Black hole complementarity Black hole complementarity states that two observers, one falling into a black hole,  and one observing outside, experience two different histories but since they can not communicate there is no inherent contradiction..imagine an observer far from a black hole watching some matter fall into a black hole. The observer sees the matter freeze at the horizon, but the matter itself does fall in. Now, if you measure the mass of the black hole before and after the matter falls in, would you not measure a higher mass? And wouldn't this violate the principal of complementarity? You don't see the matter fall in, yet you see the black holes mass increase. Help?
 A: I'm pretty sure that the general relativistic equivalent of this Newtonian answer is qualitatively the same (I'd love to hear someone expand it) but:
for a spherically symmetric system like a black hole, it wouldn't matter whether all the mass forms a shell on the horizon or whether it's formed some other spherical (possibly singular) distribution at the centre, the Shell Theorem will imply that you wouldn't be able to tell the difference by making any local measurements, like say, measuring the acceleration due to gravity to find the $M$ in $GM/r^2$.
A: Black hole complementarity tells you that the exterior description is consistent in itself without consdering a separate interior description. When you throw an object into a black hole, you don't see it cross the horizon, but the horizon moves out to meet the object before it falls through, just through the gravitational field of the object.

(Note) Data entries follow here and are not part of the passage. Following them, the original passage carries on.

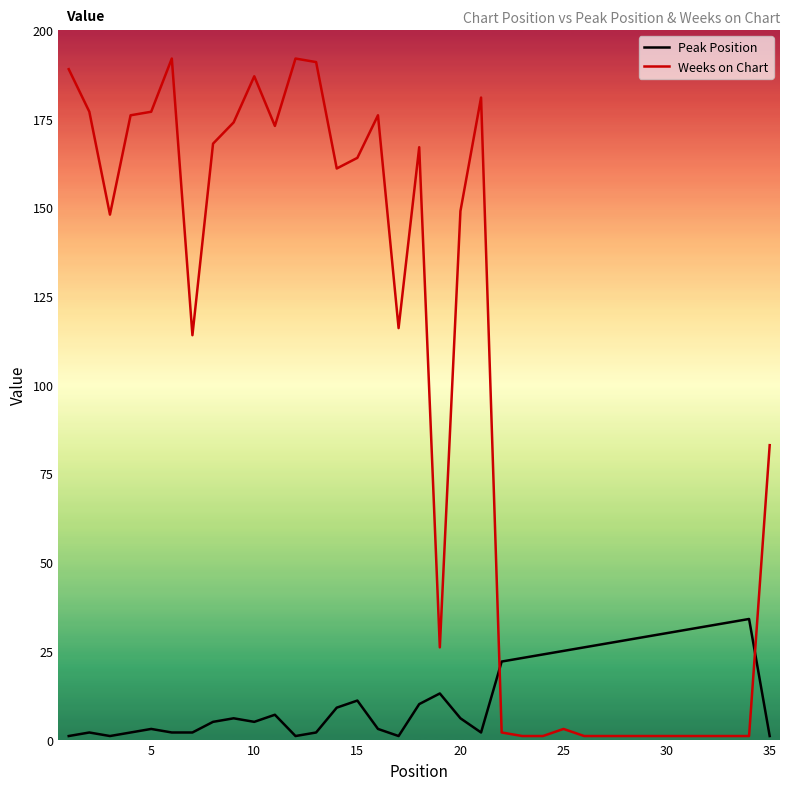

Which series has the widest spread of values?

Weeks on Chart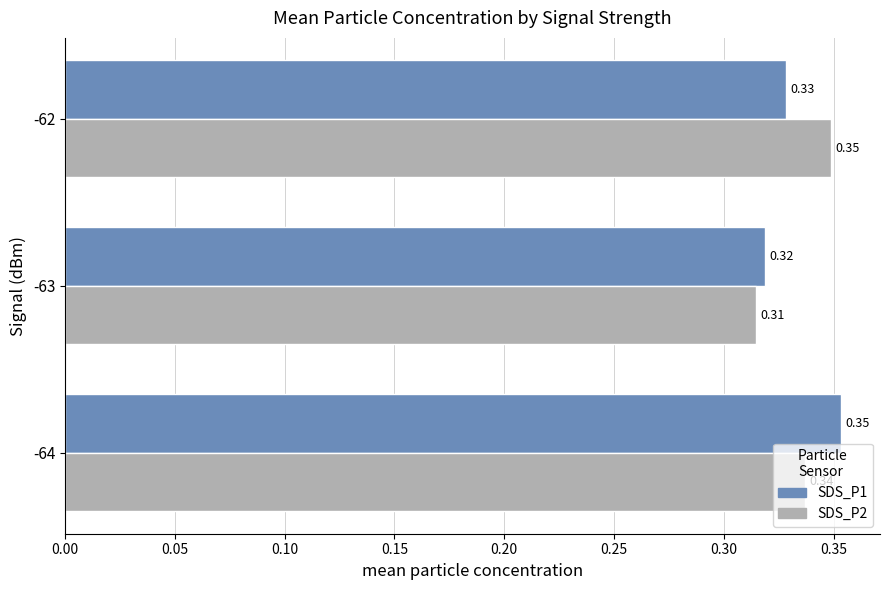

Rank the categories by SDS_P2 value from highest to lowest.

-62, -64, -63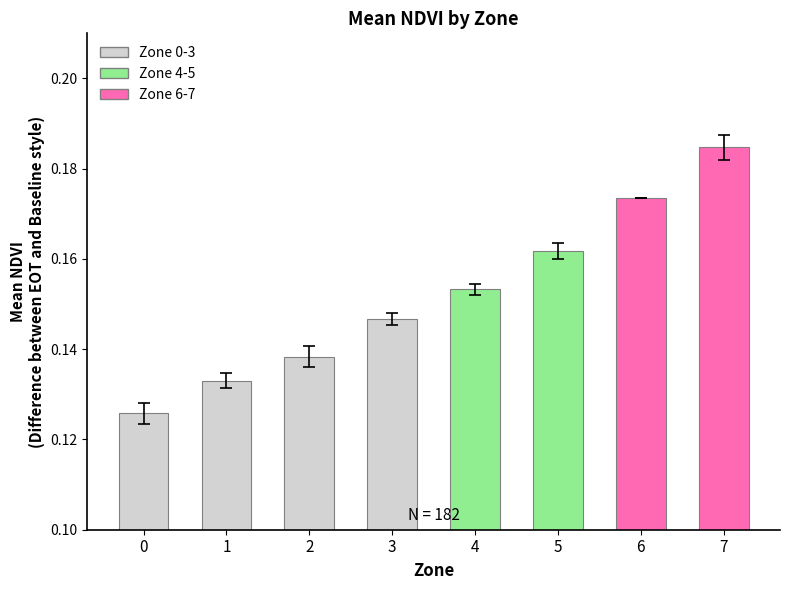

How many categories are shown in the chart?

8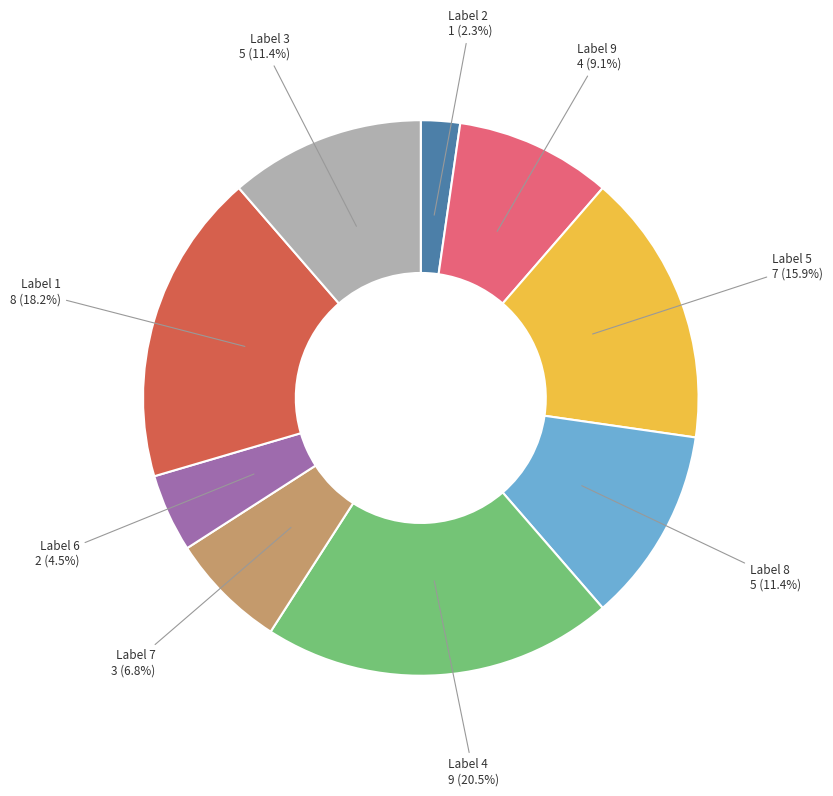

Does any single category account for the majority?

No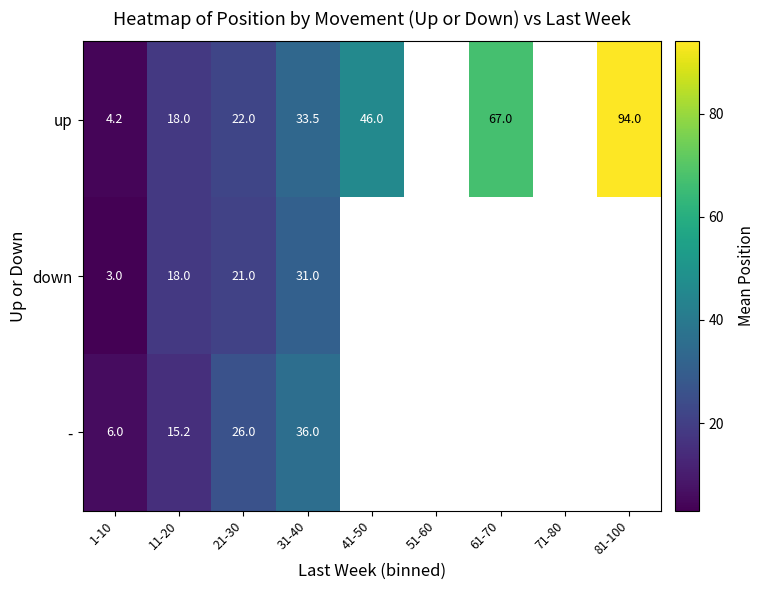

The value of up at 31-40 is 33.5. True or false?

True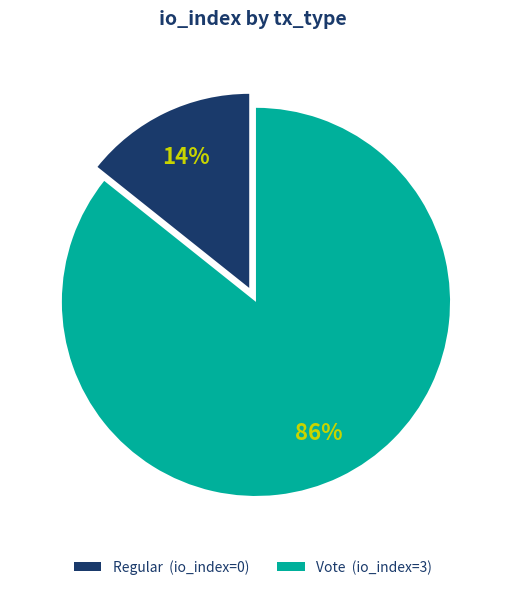

Rank the categories by value from highest to lowest.

Vote, Regular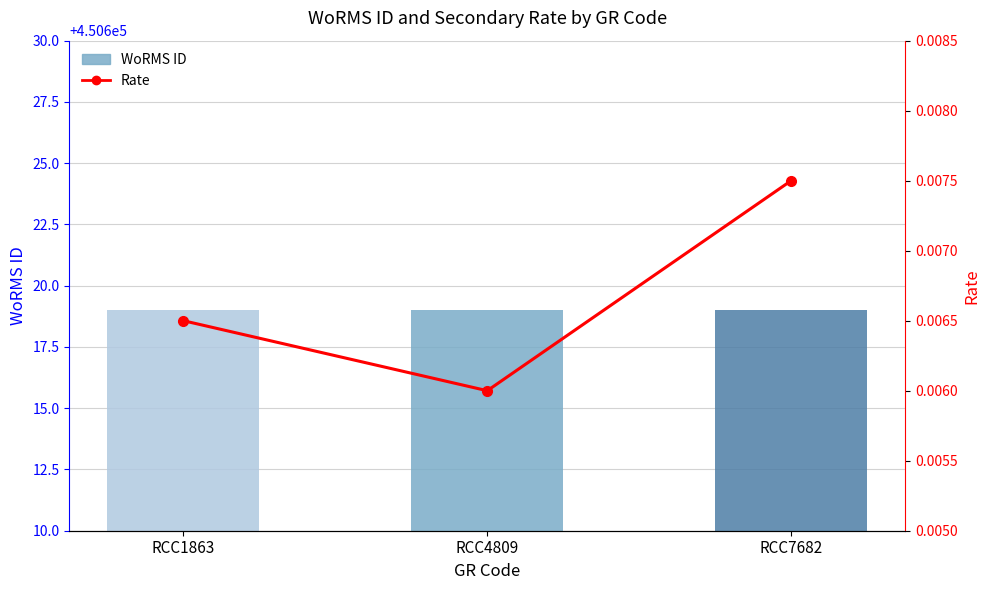

Between RCC1863 and RCC7682, which is larger?

RCC1863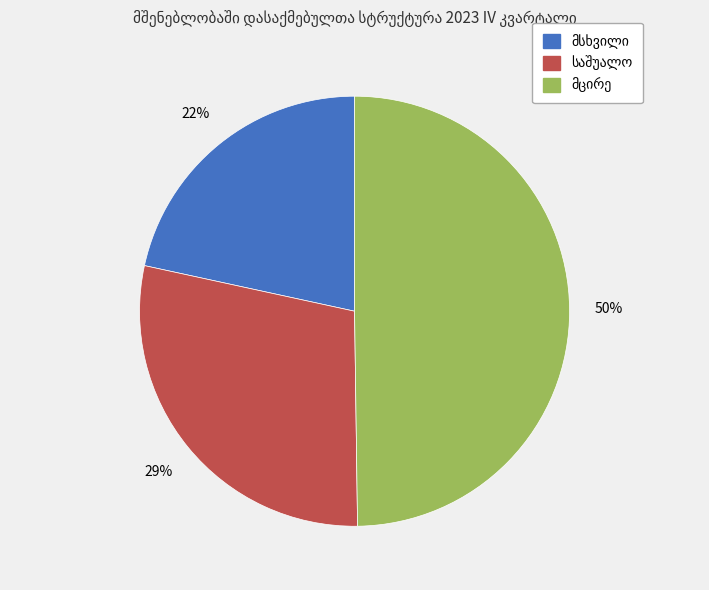

To the nearest percent, what is the difference between the largest and smallest slice percentages?

28%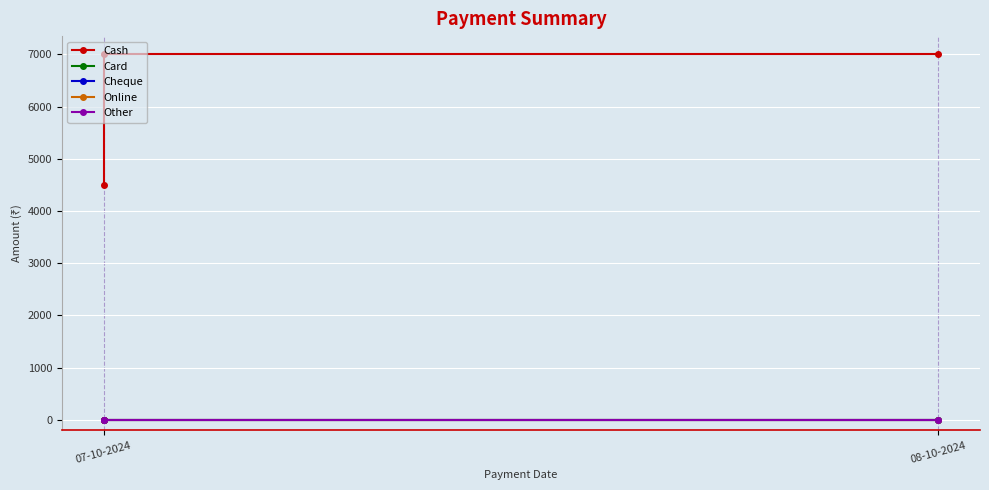

What are all the series names shown in the legend?

Cash, Card, Cheque, Online, Other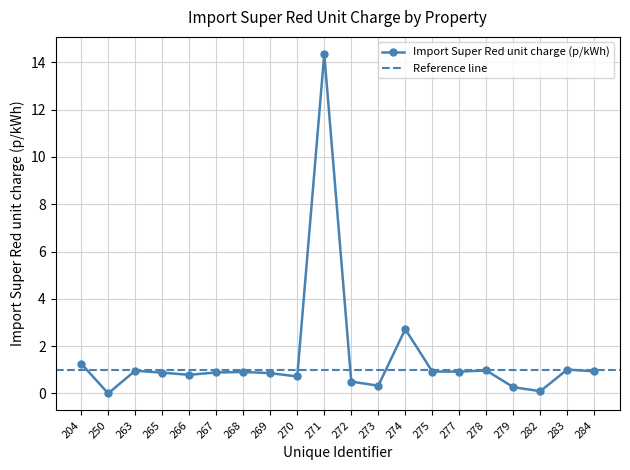

Where is the first local maximum?

263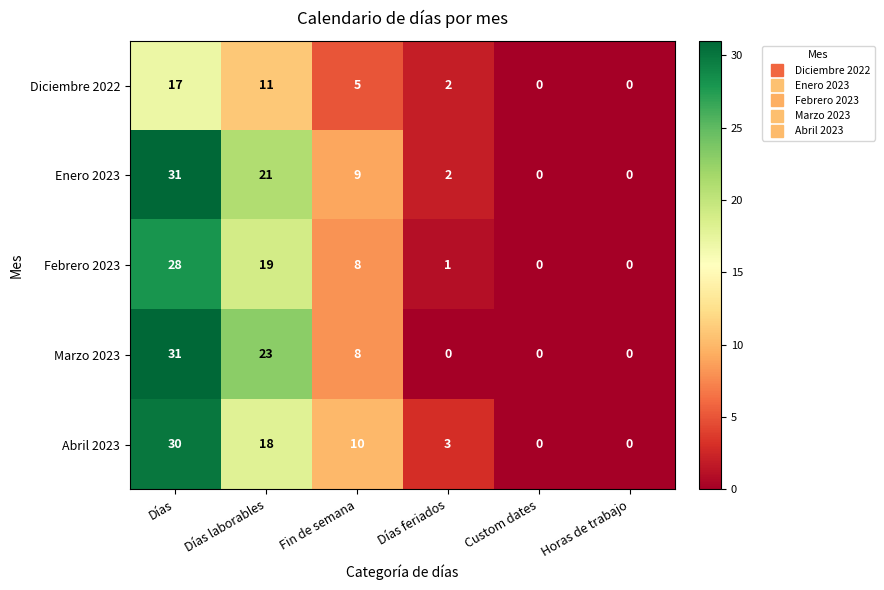

What is the difference between the maximum and minimum values in the Abril 2023 series?

30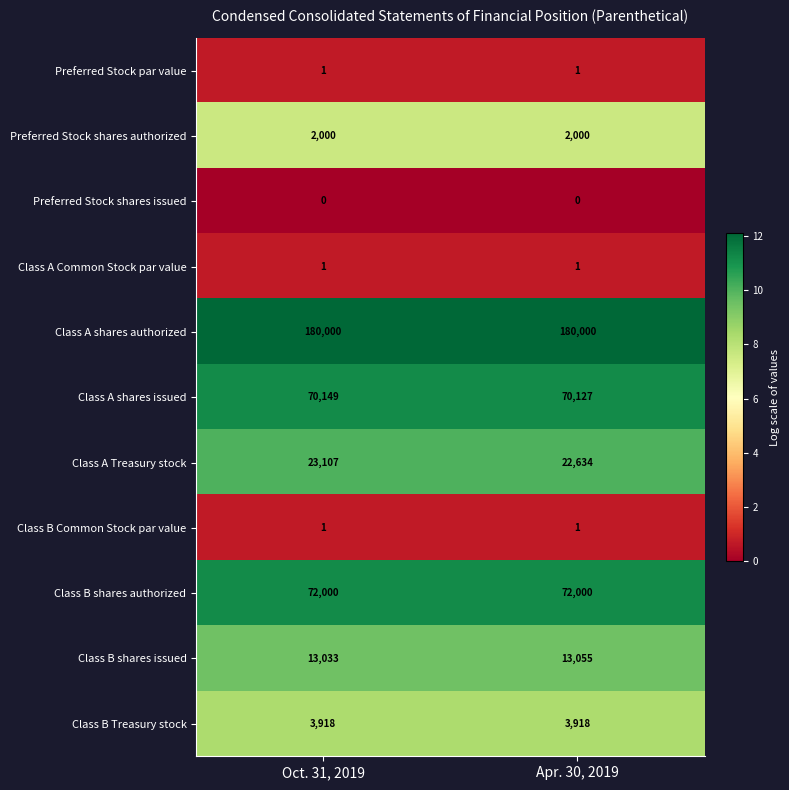

Rank the categories by Class B shares issued value from lowest to highest.

Oct. 31, 2019, Apr. 30, 2019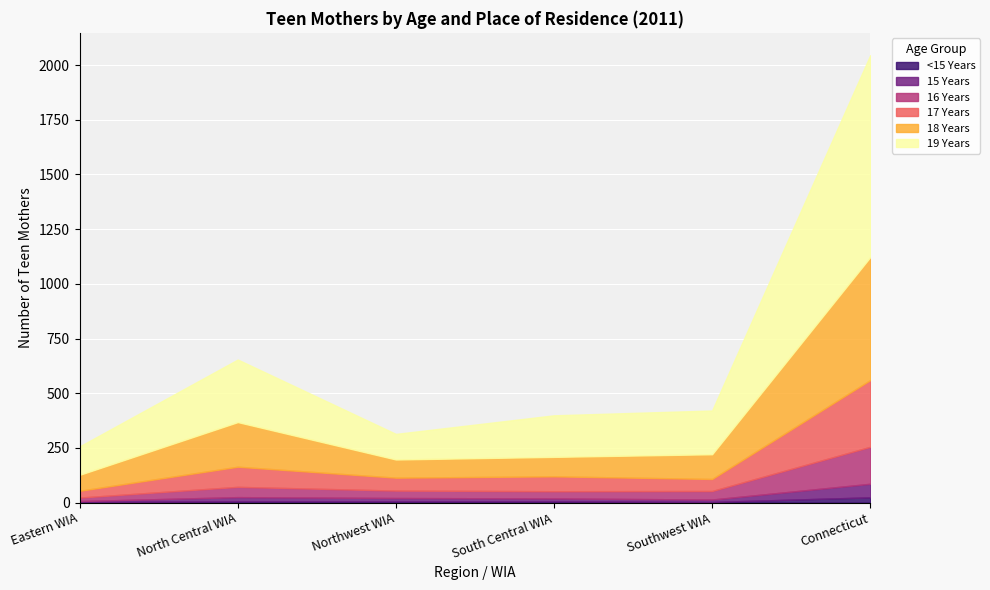

At which category is the sum across all series the highest?

Connecticut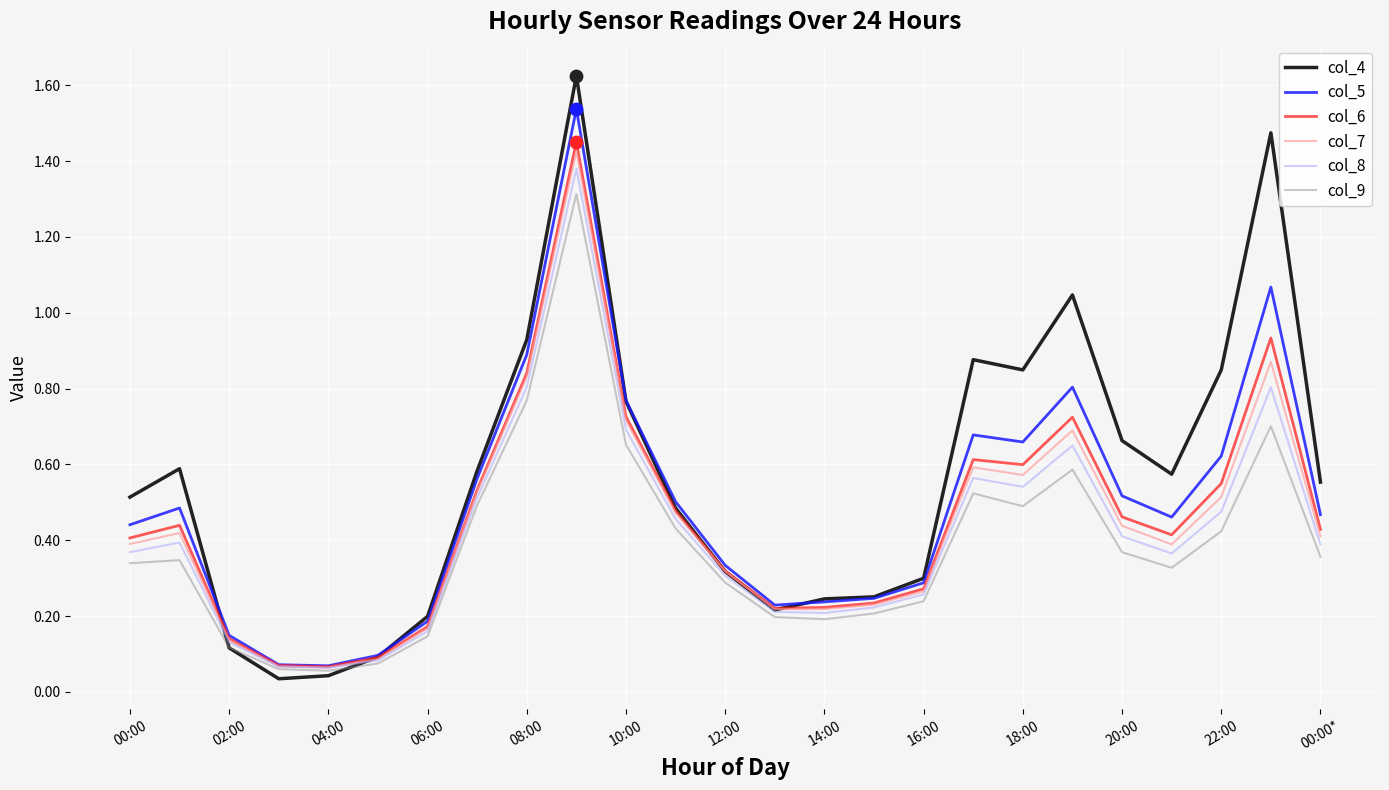

At how many categories does at least one series exceed 0?

25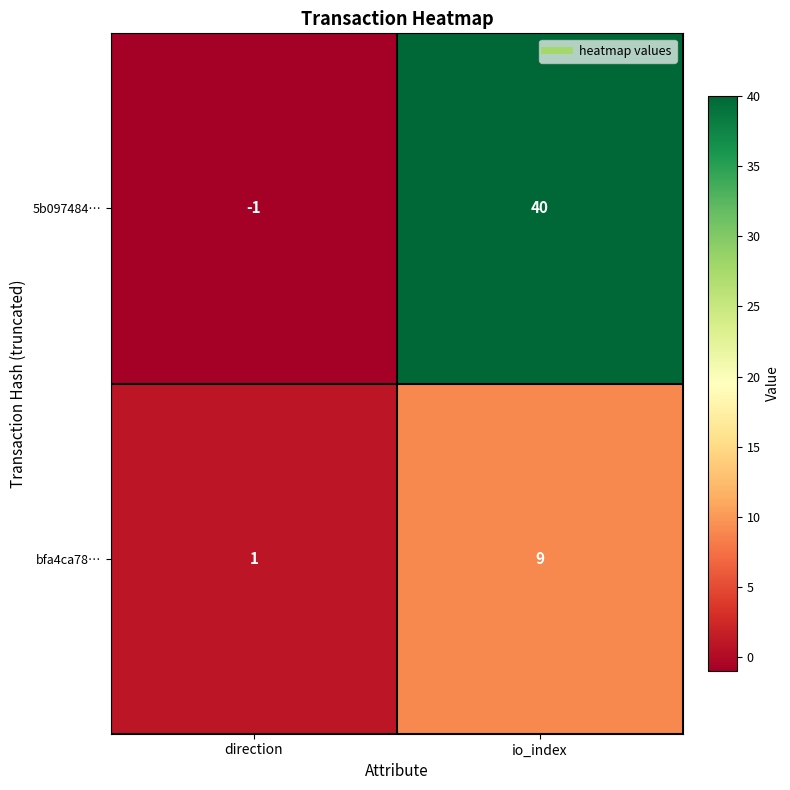

What is the average value of the bfa4ca78… series?

5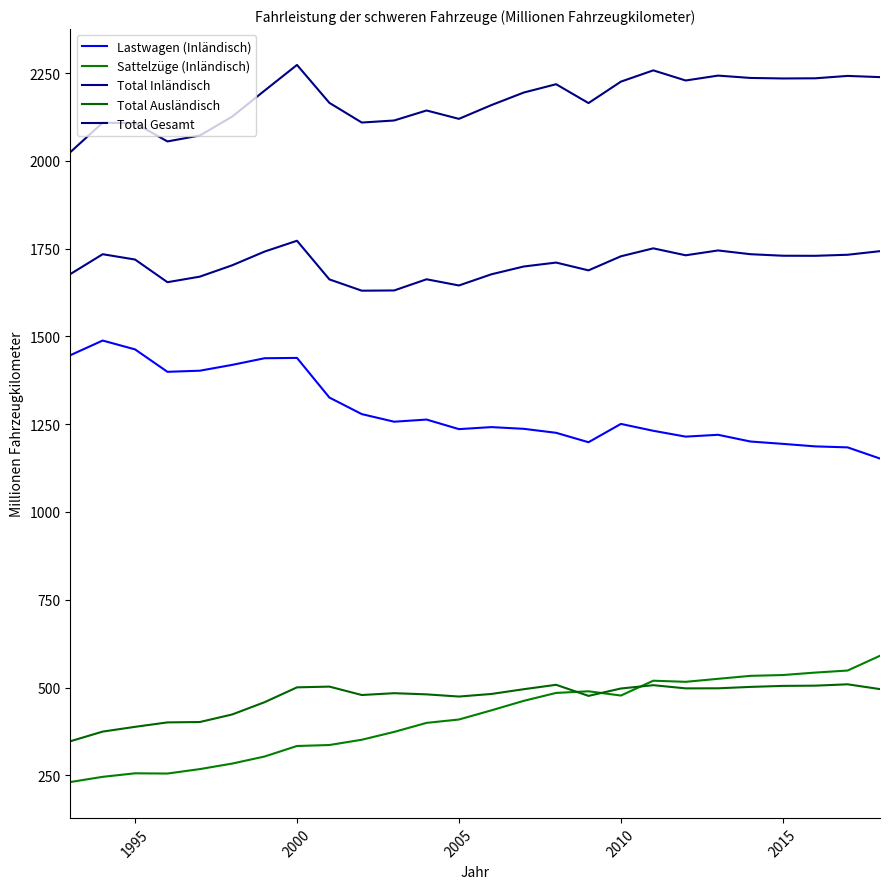

Does the chart display data point markers on the line(s)?

No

This horizon motion is a predictor of the motion of the infalling object, and in the limit that it gets close, is a complete surrogate for the infalling motion.
The black hole mass increases when the object gets close, not when it falls through. This is most stark for a classical white hole. Nothing can cross a white hole horizon, but it still attracts matter. The matter just piles up on the surface, making the surface bigger.
This answer is just a clarification of why dbrane answered the way he did. The shells on the black hole's surface would pull the horizon out (although these shells are cut off close to the horizon in complementarity/holography).